* **Problem statement**
Every line below must come back exactly as it stands, with the images omitted.

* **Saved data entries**
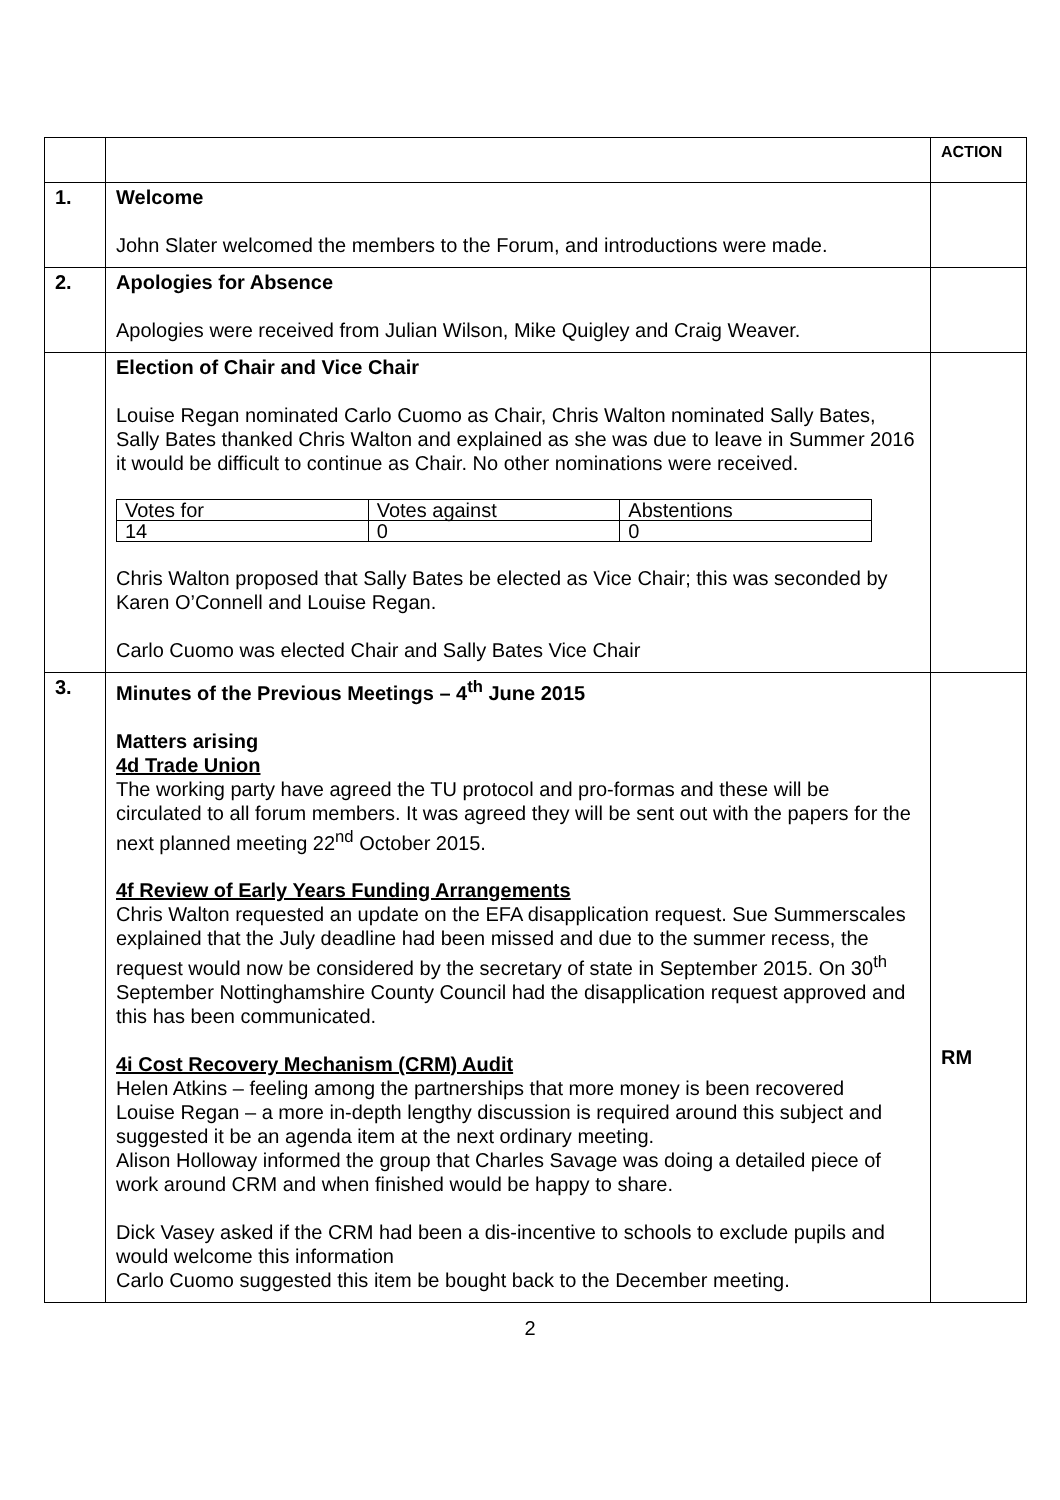| | | ACTION |
| 1. | Welcome John Slater welcomed the members to the Forum, and introductions were made. | |
| 2. | Apologies for Absence Apologies were received from Julian Wilson, Mike Quigley and Craig Weaver. | |
| | Election of Chair and Vice Chair Louise Regan nominated Carlo Cuomo as Chair, Chris Walton nominated Sally Bates, Sally Bates thanked Chris Walton and explained as she was due to leave in Summer 2016 it would be difficult to continue as Chair. No other nominations were received. / Votes for / Votes against / Abstentions / / 14 / 0 / 0 / Chris Walton proposed that Sally Bates be elected as Vice Chair; this was seconded by Karen O’Connell and Louise Regan. Carlo Cuomo was elected Chair and Sally Bates Vice Chair | |
| 3. | Minutes of the Previous Meetings – 4<sup>th</sup> June 2015 Matters arising 4d Trade Union The working party have agreed the TU protocol and pro-formas and these will be circulated to all forum members. It was agreed they will be sent out with the papers for the next planned meeting 22<sup>nd</sup> October 2015. 4f Review of Early Years Funding Arrangements Chris Walton requested an update on the EFA disapplication request. Sue Summerscales explained that the July deadline had been missed and due to the summer recess, the request would now be considered by the secretary of state in September 2015. On 30<sup>th</sup> September Nottinghamshire County Council had the disapplication request approved and this has been communicated. 4i Cost Recovery Mechanism (CRM) Audit Helen Atkins – feeling among the partnerships that more money is been recovered Louise Regan – a more in-depth lengthy discussion is required around this subject and suggested it be an agenda item at the next ordinary meeting. Alison Holloway informed the group that Charles Savage was doing a detailed piece of work around CRM and when finished would be happy to share. Dick Vasey asked if the CRM had been a dis-incentive to schools to exclude pupils and would welcome this information Carlo Cuomo suggested this item be bought back to the December meeting. | RM |
2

* **Output of the exercise**
| | | ACTION |
| 1. | Welcome John Slater welcomed the members to the Forum, and introductions were made. | |
| 2. | Apologies for Absence Apologies were received from Julian Wilson, Mike Quigley and Craig Weaver. | |
| | Election of Chair and Vice Chair Louise Regan nominated Carlo Cuomo as Chair, Chris Walton nominated Sally Bates, Sally Bates thanked Chris Walton and explained as she was due to leave in Summer 2016 it would be difficult to continue as Chair. No other nominations were received. / Votes for / Votes against / Abstentions / / 14 / 0 / 0 / Chris Walton proposed that Sally Bates be elected as Vice Chair; this was seconded by Karen O’Connell and Louise Regan. Carlo Cuomo was elected Chair and Sally Bates Vice Chair | |
| 3. | Minutes of the Previous Meetings – 4<sup>th</sup> June 2015 Matters arising 4d Trade Union The working party have agreed the TU protocol and pro-formas and these will be circulated to all forum members. It was agreed they will be sent out with the papers for the next planned meeting 22<sup>nd</sup> October 2015. 4f Review of Early Years Funding Arrangements Chris Walton requested an update on the EFA disapplication request. Sue Summerscales explained that the July deadline had been missed and due to the summer recess, the request would now be considered by the secretary of state in September 2015. On 30<sup>th</sup> September Nottinghamshire County Council had the disapplication request approved and this has been communicated. 4i Cost Recovery Mechanism (CRM) Audit Helen Atkins – feeling among the partnerships that more money is been recovered Louise Regan – a more in-depth lengthy discussion is required around this subject and suggested it be an agenda item at the next ordinary meeting. Alison Holloway informed the group that Charles Savage was doing a detailed piece of work around CRM and when finished would be happy to share. Dick Vasey asked if the CRM had been a dis-incentive to schools to exclude pupils and would welcome this information Carlo Cuomo suggested this item be bought back to the December meeting. | RM |
2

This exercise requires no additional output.